Work out how many lines in the entries below include the word "increase". Give nothing but the number.

(Saved data entries)
• • • • • • •

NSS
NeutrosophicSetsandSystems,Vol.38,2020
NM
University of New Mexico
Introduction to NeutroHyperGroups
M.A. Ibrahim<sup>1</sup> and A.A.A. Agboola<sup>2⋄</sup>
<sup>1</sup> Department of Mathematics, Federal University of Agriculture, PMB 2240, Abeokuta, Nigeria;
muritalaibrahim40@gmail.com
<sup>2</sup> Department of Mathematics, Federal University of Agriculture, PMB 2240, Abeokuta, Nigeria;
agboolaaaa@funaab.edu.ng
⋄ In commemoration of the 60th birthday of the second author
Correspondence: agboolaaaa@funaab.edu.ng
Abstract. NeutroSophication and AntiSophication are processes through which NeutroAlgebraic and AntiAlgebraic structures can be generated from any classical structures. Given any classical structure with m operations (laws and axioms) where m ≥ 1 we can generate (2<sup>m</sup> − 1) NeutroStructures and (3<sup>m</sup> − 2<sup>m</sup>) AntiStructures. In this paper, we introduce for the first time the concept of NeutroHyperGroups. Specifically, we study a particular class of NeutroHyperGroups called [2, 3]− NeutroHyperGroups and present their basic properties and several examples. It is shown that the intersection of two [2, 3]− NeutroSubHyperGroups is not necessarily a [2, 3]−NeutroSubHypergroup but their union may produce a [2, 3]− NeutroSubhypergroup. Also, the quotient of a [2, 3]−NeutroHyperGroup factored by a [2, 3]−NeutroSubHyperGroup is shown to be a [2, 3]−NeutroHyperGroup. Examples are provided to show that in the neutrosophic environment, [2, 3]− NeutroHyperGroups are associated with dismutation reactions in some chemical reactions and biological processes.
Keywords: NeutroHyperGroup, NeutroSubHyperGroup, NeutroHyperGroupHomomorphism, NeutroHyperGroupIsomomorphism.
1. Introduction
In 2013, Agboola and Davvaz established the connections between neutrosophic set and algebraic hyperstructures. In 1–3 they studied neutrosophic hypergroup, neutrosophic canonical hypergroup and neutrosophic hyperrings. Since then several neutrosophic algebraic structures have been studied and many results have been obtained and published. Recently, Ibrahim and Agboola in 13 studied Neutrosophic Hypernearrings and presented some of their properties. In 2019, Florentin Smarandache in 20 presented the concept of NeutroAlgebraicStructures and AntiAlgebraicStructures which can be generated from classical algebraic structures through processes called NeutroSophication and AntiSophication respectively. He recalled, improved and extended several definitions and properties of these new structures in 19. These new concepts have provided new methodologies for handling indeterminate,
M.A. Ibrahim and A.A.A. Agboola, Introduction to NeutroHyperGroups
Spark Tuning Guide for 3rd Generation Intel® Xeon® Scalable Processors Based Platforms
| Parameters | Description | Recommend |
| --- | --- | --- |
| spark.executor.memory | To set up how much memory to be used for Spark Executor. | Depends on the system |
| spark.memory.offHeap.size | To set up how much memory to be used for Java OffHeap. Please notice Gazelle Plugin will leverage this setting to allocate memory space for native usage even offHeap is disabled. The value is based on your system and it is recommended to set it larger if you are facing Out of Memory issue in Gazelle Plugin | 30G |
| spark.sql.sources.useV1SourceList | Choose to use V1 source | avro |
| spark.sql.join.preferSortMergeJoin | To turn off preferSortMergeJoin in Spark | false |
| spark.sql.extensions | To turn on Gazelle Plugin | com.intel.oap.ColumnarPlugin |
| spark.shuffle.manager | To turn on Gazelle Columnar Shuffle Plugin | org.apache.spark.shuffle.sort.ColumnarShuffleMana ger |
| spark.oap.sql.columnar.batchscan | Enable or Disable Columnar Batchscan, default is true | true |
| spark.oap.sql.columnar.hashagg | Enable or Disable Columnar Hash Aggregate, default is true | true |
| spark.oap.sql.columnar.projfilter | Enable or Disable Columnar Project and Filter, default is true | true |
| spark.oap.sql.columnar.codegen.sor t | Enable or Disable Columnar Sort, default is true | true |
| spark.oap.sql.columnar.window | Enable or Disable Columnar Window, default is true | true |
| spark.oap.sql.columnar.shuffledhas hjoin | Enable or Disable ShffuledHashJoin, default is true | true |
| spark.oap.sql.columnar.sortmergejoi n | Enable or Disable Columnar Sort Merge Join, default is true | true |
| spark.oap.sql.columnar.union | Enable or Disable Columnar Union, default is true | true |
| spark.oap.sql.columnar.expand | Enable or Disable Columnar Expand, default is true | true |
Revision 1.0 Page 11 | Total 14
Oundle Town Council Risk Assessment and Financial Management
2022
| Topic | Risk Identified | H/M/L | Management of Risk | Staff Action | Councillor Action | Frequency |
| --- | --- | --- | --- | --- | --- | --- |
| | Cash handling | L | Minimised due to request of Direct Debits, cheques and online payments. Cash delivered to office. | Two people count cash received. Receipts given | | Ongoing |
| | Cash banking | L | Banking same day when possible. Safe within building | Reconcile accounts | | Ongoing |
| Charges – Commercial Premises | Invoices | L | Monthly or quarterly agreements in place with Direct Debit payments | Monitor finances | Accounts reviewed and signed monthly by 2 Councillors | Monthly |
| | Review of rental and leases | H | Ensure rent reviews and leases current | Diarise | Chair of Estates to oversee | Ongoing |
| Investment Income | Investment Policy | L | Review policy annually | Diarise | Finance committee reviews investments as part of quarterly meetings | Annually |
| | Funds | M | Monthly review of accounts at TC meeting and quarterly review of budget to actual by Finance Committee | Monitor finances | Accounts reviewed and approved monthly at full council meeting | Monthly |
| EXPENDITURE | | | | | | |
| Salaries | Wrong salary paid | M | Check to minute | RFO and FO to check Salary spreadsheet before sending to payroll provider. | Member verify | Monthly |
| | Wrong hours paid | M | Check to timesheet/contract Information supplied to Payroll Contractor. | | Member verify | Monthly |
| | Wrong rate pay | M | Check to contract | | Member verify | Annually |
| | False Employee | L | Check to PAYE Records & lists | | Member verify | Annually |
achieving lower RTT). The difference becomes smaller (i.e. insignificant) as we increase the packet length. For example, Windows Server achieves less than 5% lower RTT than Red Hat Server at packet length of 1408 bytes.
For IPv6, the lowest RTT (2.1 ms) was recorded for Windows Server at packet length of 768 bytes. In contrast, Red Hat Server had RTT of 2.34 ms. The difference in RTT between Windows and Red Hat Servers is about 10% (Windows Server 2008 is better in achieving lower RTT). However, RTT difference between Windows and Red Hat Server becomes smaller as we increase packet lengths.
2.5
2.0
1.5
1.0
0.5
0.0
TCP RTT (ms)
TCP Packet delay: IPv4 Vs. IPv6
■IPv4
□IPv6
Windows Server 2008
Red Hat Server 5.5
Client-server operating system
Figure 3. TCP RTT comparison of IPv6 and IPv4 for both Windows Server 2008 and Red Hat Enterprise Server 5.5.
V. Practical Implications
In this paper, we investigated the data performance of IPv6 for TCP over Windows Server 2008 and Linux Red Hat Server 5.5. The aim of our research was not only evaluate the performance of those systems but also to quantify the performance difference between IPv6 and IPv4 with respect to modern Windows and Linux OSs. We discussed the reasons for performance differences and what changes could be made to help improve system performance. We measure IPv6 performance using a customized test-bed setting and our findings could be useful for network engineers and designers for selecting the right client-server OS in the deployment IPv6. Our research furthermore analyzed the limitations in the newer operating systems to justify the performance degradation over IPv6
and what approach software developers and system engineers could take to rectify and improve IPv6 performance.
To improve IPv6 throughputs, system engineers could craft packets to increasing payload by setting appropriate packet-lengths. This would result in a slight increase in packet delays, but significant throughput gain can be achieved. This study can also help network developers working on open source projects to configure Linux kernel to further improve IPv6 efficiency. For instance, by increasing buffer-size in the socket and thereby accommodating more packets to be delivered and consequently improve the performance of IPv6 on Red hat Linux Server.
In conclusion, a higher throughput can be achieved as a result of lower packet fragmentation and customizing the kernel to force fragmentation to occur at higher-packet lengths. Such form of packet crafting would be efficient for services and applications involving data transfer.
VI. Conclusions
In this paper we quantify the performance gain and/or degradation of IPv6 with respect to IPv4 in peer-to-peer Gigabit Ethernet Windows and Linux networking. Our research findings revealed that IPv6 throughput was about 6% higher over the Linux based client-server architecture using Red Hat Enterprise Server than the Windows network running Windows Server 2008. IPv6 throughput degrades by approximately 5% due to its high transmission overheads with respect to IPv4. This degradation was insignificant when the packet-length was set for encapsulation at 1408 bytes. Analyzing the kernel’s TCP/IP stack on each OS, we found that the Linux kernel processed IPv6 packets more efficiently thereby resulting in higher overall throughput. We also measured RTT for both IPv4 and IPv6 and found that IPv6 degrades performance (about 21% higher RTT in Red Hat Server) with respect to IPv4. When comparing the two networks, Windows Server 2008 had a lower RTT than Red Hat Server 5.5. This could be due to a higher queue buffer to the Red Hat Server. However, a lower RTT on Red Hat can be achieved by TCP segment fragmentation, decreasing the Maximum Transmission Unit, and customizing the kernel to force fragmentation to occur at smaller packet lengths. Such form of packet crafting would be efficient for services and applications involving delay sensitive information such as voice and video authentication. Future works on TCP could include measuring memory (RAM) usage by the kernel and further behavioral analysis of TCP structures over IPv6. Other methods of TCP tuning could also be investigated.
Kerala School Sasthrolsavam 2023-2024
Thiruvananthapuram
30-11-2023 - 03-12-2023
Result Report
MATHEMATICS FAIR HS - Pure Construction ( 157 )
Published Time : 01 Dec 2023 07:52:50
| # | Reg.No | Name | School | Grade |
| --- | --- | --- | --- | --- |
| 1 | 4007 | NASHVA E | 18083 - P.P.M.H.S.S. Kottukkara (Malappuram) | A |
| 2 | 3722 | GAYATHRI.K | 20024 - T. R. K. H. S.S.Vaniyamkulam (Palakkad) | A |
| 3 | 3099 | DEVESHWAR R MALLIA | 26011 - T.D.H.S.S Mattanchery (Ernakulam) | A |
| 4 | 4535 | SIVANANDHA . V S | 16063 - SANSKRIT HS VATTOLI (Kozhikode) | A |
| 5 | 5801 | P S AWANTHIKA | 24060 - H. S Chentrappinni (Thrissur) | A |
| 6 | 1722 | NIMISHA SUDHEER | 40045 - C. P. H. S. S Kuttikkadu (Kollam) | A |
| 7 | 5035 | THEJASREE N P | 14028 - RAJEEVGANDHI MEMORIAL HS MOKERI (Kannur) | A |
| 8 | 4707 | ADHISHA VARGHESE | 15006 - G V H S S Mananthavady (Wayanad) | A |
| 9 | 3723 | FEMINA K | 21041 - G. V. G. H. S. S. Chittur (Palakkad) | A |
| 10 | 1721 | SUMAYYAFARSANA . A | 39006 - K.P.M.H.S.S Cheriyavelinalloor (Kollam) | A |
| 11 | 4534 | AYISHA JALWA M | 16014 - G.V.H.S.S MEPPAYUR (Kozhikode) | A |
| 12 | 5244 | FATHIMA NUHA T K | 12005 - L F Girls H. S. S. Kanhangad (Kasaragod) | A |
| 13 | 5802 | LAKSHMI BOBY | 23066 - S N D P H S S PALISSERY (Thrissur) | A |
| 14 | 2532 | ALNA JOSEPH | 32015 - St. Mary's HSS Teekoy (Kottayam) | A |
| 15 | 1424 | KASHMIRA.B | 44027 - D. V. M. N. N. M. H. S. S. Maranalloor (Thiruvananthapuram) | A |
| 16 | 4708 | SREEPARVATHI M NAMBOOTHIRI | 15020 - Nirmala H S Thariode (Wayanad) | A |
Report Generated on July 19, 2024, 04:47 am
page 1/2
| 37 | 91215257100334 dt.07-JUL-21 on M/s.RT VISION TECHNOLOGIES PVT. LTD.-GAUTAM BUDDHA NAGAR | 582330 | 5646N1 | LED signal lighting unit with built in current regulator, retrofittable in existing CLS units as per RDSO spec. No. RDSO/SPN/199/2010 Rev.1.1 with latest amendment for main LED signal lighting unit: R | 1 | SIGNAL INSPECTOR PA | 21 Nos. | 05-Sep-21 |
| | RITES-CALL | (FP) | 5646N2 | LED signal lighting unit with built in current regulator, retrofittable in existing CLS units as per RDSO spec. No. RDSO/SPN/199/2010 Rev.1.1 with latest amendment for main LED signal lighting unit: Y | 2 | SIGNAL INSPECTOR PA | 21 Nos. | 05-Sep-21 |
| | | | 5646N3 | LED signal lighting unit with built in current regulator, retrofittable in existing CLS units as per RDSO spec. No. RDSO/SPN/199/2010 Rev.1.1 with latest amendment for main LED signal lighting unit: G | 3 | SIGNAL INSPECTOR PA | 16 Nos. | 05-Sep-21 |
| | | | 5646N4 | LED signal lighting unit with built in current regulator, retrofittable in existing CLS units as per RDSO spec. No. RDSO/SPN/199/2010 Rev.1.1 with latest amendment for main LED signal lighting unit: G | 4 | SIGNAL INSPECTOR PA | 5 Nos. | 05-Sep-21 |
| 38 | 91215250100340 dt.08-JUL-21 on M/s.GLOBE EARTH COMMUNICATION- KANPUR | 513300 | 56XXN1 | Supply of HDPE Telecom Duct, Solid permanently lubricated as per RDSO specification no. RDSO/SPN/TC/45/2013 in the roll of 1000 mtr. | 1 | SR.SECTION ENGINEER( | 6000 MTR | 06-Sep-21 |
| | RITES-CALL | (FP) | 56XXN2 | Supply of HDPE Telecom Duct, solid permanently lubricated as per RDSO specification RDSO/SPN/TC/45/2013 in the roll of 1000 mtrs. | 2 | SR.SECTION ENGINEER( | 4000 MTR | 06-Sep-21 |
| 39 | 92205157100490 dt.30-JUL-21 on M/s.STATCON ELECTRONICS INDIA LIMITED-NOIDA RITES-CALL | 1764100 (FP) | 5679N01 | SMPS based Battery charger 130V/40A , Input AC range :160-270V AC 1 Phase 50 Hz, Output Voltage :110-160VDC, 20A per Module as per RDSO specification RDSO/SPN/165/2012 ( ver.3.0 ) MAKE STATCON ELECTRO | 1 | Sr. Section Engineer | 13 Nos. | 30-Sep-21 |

• • • • • • •

*Expected answer*:
3